Insufflation of the peritoneum represents an important period for anesthetic management. Intraperitoneal pressure potentially obstructs venous return from the lower body and also encroaches on intrathoracic space. In most laparoscopic WLS, insufflation of the peritoneum, accompanied by maximal reverse Trendelenburg positioning (to facilitate surgical visualization of the stomach), results in significantly decreased venous return and cardiac preload. Profound hypotension and reflex bradycardia (from the abrupt reduction in cardiac preload) may occur during this period and warrant prompt recognition and treatment; the patient should be rapidly returned to the supine position, the peritoneum desufflated, and vasopressor, vagolytic, or both agents administered, as indicated.
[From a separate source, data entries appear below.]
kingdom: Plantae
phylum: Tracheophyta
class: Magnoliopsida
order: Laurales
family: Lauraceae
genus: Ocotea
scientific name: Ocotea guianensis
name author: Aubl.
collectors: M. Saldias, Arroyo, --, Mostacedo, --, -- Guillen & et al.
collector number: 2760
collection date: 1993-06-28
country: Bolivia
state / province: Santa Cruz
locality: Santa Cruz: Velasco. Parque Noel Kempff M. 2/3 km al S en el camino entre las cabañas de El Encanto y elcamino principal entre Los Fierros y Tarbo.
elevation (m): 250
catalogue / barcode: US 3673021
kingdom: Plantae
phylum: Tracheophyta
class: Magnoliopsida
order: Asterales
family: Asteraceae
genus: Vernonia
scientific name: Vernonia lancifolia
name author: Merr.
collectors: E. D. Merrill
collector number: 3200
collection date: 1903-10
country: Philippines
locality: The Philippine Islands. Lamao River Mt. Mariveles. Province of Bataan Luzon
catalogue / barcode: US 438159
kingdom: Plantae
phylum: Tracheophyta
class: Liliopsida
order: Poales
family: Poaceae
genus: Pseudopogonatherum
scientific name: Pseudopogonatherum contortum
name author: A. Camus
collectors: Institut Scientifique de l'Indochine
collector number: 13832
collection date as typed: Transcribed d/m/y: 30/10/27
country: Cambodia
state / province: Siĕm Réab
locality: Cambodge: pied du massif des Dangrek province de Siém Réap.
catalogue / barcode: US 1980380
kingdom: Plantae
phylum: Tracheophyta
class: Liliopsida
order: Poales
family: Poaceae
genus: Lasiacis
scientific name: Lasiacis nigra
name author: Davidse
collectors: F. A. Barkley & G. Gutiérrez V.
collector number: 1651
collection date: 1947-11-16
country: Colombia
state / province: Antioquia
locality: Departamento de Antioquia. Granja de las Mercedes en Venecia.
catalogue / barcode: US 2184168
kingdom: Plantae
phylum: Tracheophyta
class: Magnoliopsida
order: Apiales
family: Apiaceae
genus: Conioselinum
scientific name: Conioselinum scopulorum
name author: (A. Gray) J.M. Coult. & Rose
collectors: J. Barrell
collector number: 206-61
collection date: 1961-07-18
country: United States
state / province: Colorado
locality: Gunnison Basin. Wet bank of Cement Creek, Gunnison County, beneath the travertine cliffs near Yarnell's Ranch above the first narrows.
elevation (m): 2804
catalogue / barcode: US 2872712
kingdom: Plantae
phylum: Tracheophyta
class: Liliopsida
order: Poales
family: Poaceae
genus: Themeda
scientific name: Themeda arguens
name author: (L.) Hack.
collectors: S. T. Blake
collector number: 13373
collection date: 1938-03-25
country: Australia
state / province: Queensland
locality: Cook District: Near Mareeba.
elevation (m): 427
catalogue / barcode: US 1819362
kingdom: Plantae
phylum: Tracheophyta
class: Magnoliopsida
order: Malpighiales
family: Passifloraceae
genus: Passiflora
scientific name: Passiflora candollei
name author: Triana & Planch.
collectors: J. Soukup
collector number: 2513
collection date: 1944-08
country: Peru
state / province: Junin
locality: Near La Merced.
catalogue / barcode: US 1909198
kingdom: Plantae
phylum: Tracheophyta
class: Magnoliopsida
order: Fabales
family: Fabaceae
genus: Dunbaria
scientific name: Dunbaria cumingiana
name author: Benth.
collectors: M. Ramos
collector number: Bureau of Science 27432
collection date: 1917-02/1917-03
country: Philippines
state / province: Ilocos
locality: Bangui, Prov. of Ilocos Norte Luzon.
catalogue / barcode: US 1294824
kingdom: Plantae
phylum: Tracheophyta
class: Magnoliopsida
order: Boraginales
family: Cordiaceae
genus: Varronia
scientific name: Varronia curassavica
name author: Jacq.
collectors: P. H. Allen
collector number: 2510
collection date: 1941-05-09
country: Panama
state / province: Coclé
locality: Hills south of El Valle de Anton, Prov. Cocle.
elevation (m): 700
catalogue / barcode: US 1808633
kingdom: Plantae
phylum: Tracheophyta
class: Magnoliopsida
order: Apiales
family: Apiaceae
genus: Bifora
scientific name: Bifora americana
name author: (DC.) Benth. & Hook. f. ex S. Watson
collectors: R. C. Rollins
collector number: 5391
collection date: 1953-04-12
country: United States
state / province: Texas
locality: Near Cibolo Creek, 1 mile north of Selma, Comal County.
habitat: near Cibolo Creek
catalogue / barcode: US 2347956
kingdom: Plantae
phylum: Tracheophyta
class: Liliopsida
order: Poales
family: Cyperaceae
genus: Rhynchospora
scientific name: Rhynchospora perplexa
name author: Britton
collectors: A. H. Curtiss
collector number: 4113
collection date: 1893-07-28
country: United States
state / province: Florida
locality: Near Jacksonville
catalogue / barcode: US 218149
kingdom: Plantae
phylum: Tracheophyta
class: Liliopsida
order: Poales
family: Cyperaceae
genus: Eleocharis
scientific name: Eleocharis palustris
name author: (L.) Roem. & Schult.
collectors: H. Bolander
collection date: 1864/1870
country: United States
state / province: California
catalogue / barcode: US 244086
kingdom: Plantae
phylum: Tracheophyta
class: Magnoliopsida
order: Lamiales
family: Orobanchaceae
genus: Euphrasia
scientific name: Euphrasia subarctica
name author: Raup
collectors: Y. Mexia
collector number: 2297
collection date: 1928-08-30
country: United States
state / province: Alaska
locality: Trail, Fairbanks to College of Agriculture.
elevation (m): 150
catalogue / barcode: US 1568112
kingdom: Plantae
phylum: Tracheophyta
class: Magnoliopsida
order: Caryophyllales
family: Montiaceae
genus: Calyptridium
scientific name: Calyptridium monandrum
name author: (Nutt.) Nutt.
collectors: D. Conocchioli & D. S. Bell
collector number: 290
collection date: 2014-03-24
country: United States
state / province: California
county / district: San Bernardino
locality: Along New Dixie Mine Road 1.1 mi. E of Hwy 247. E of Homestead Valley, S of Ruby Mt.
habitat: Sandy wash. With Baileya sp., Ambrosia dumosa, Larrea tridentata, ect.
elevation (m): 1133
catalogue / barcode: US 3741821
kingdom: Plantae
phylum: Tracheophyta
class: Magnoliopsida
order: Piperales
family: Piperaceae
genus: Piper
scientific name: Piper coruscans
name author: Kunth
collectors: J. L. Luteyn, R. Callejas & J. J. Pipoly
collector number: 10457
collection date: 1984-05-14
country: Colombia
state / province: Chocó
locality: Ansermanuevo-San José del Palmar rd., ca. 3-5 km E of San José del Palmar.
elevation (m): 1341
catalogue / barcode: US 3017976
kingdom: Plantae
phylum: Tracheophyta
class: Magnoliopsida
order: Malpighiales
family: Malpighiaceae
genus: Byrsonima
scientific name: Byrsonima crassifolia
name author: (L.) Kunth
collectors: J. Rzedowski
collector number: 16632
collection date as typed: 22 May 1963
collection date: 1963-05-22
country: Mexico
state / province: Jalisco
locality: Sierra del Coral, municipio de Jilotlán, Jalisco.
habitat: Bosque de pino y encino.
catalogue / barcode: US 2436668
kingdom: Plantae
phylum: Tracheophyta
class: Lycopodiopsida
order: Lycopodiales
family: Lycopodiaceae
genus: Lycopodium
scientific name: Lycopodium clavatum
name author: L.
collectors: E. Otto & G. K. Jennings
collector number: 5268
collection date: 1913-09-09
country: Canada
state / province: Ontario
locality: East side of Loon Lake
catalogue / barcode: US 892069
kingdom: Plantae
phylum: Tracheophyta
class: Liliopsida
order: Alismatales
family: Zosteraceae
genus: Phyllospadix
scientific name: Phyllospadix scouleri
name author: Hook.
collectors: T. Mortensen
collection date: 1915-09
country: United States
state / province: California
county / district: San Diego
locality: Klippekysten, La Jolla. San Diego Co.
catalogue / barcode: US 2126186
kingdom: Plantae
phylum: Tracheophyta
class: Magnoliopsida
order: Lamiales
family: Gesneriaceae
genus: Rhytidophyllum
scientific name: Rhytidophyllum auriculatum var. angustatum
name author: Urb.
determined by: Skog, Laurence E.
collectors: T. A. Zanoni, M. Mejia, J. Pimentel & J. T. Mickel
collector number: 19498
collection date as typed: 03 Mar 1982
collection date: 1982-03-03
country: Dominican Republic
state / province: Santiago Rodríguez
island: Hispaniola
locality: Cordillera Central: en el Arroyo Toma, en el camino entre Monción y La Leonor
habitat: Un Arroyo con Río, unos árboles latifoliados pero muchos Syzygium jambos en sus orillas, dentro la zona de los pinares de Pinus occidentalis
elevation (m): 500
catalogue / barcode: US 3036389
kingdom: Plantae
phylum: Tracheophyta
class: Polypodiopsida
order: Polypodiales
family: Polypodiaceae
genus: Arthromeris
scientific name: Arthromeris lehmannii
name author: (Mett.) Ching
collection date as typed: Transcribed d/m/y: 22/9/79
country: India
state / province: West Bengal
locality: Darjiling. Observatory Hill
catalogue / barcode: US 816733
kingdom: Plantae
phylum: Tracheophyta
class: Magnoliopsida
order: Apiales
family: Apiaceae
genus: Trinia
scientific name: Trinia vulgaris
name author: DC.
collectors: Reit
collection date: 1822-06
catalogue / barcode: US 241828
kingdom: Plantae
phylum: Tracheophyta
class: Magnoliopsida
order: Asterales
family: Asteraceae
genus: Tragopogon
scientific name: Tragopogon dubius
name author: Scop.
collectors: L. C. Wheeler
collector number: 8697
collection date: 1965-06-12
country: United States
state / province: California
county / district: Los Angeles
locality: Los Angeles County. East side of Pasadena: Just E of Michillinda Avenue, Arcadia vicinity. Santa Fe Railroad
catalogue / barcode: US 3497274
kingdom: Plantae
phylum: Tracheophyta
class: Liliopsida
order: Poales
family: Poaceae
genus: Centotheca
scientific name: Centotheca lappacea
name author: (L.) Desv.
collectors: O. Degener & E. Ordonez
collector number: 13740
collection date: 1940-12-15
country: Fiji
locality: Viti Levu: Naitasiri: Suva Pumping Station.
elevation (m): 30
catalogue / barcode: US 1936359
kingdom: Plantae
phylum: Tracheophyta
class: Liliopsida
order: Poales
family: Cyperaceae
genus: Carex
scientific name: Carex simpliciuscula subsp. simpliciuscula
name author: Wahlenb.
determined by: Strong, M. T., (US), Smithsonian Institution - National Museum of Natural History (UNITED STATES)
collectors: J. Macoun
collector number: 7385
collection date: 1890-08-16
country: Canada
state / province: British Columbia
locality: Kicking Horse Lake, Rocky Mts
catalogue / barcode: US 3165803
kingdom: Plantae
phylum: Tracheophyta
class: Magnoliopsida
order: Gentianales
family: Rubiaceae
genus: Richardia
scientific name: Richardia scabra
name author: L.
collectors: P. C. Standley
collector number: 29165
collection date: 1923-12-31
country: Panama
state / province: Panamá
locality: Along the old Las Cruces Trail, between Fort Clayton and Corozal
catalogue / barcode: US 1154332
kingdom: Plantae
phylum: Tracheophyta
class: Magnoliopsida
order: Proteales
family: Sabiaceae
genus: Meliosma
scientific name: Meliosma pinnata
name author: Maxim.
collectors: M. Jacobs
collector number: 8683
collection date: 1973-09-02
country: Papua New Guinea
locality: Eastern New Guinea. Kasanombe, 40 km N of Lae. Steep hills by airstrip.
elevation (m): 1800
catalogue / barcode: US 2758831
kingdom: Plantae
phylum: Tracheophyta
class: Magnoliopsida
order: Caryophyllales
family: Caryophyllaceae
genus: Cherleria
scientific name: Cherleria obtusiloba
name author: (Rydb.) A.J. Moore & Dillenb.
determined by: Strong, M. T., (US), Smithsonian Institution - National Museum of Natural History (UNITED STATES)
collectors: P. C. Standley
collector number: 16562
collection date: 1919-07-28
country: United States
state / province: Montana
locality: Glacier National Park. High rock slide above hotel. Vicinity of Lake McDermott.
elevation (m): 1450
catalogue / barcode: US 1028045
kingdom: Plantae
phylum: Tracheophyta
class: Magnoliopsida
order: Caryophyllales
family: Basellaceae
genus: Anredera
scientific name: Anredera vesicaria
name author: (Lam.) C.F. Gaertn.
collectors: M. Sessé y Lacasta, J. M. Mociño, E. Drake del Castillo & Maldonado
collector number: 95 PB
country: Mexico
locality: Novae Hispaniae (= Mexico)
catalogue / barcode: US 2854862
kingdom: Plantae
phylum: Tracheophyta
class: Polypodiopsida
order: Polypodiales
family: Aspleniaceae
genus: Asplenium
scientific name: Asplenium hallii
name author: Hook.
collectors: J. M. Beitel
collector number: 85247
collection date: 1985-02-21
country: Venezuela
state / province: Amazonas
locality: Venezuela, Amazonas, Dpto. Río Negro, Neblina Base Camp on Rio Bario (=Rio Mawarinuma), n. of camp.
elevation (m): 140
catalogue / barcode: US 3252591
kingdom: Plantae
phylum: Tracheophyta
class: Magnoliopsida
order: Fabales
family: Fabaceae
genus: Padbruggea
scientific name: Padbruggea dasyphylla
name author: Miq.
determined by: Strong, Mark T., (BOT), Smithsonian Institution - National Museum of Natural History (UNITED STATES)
These physiologic responses to pneumoperitoneum can be attenuated by fluid loading the patient prior to insufflation. Once the pneumoperitoneum is established, tachycardia and increased mean arterial pressure are common.

Complications

Laparoscopic WLS procedures represent some of the most technically difficult procedures performed by general surgeons. The surgeon’s experience performing laparoscopic procedures is likely the single most important factor that correlates with the frequency of complications. The facility in which WLS is performed also plays a significant role. Because these two aspects of WLS are, by far, the greatest contributors to complication rates, emphasis will be placed on these aspects of WLS.

Summary

Laparoscopic WLS is the only therapy yielding sustained, significant weight loss and eliminating or attenuating weight-related comorbid conditions. Due to the thorough preoperative evaluations that WLS candidates undergo, anesthesia providers infrequently require additional studies or evaluations to ensure that these patients are safe for surgery. Inducing anesthesia with the patient ramped on blankets and in a modest reverse Trendelenburg position allows for improved oxygenation and ventilation. Surgeon and facility experience with WLS play significant roles in the morbidity and mortality rates associated with these procedures. Future weight-loss strategies may involve hormone therapies, but, most likely, laparoscopic WLS will remain the predominant obesity therapy offered throughout the world.